No es Chávez, no es Lula: ¿Será Lucio?

Ideele Revista Nº 215
Carlos Basombrío Analista Político

Es tremendamente difícil evaluar los acontecimientos de los primeros meses del Gobierno de Ollanta Humala, en medio de una coyuntura de crisis no resuelta como la que se viene desarrollando en la región Cajamarca por el proyecto Conga y que tiene importantes aristas políticas, sociales y económicas; más, todavía, por lo incierto del resultado final que, dada la naturaleza del Gobierno actual, puede ser de signos muy diversos.

Por cierto, otro tema pendiente de definición al momento de escribirse estas líneas es el destino del vicepresidente Chehade. Son fuertes los rumores de que le suavizarían la sanción y, por tanto, que la renuncia y el desafuero quedan fuera de la agenda de los parlamentarios oficialistas. Dependiendo de cuál sea el final de esa telenovela, tendremos también efectos diferentes en un tema tan importante como el de la lucha anticorrupción.

Concentrándome solo en Conga, creo que las cosas se pueden poner mucho más feas antes de que tengan un curso de salida. Al momento de escribir este texto hay tres desenlaces posibles de muy distinta naturaleza y repercusiones.

Creo que los rumbos más probables son opuestos y ambos de diferente pero siempre altísimo costo. Uno: que el Gobierno ceda a los que protestan y que cancele definitivamente el proyecto Conga, probablemente disfrazando el hecho de frases ambiguas para tratar de evitar la humillación, luego del rotundo “Conga va sí o sí” del Presidente. Ese escenario tendría repercusiones enormes en la minería en general, haciendo casi inviables los otros proyectos gigantes que hacen cola en Cajamarca, y quizá hasta tenga un efecto dominó en otras regiones.
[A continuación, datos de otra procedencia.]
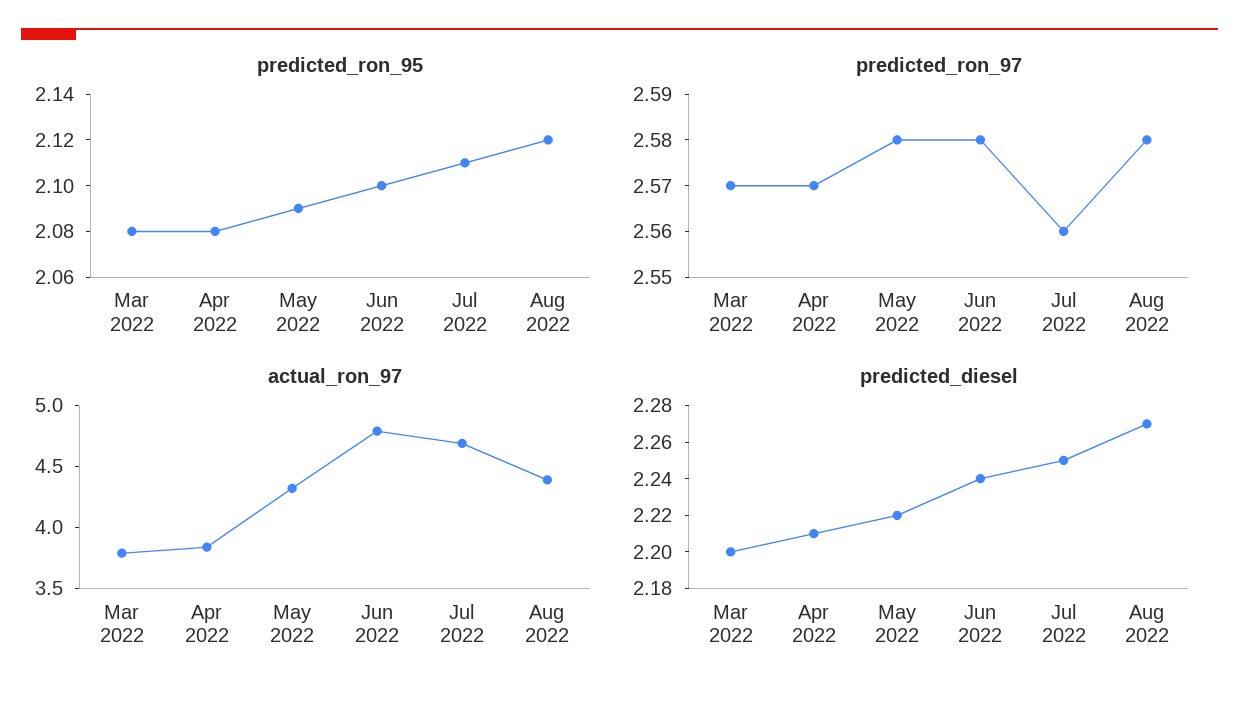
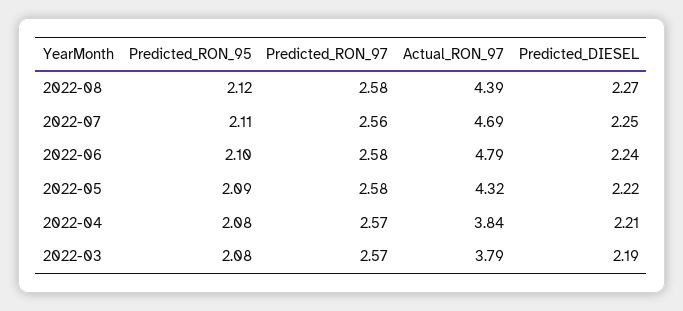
predicted_diesel, Mar 2022: 2.2 -> 2.19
Ello tendría un impacto fuerte en la economía, justo en el año en que la crisis internacional se acerca a nuestras costas con gran fuerza.

El otro escenario —que tampoco se puede descartar, siendo éste un Gobierno tan poco definido y hasta contradictorio— es que se opte por la salida de la fuerza: decretar estado de emergencia y poner a las Fuerzas Armadas a cargo de Cajamarca. Si así lograse su objetivo de contener el paro, ello tendría otro tipo de repercusiones profundas, esta vez sociales, pues se produciría una ruptura total de Humala con su ala izquierda dentro y fuera del Gobierno. Denunciado por sus bases como traidor, no queda claro cuál sería en ese escenario la base política de sustentabilidad del Gobierno, más todavía cuando es muy claro a estas alturas que en la bancada de Gana Perú no hay un pensamiento unificado en torno a Humala y, menos todavía, una actuación unificada en temas como éstos, ya que muchos parlamentarios tienen juego propio.

La verdad, no soy optimista, y creo que el único escenario para mí deseable dentro de las actuales circunstancias no se va a producir; es decir, un diálogo realmente técnico, serio y razonablemente rápido sobre el efecto ambiental de Conga, y que el resultado de ese análisis sea el que determine su destino.

Creo que en cualquiera de los dos escenarios iniciales, el Gobierno sale muy debilitado en el corto plazo y con pronóstico incierto sobre su futuro en el 2012.

Sobre el corto plazo, parece ya inevitable un cambio de ministros para conseguir oxígeno. Dado que hay muchos sectores que hacen agua y que actúan contradictoriamente entre sí, éste podría ser bastante amplio. Cuando se produzca tendremos mayores elementos acerca de cómo se viene la mano, para un mediano plazo, que se anuncia difícil y tormentoso en cualquiera de los supuestos.

No puedo dejar de decir que mis temores de que este Gobierno se parezca menos a Lula o a Chávez y mucho más al de Gutiérrez en el Ecuador, crecen cada día más. Recordemos que el coronel Lucio Gutiérrez llegó al poder con un mensaje radical y con el apoyo de los sectores sociales más fuertes y radicalizados, en particular del entonces poderoso movimiento indígena. Que ya en el poder Lucio giró hacia la derecha y entró en conflicto con su base, la que al final se movilizó y en una asonada lo sacó del poder con la venia de los militares.

Nada está dicho. Ninguna historia se repite de manera idéntica o a veces, como decía Marx, lo hace como tragedia y otras como comedia. Además, Ecuador y el Perú no son iguales. Pero, ojo, tampoco son tan diferentes.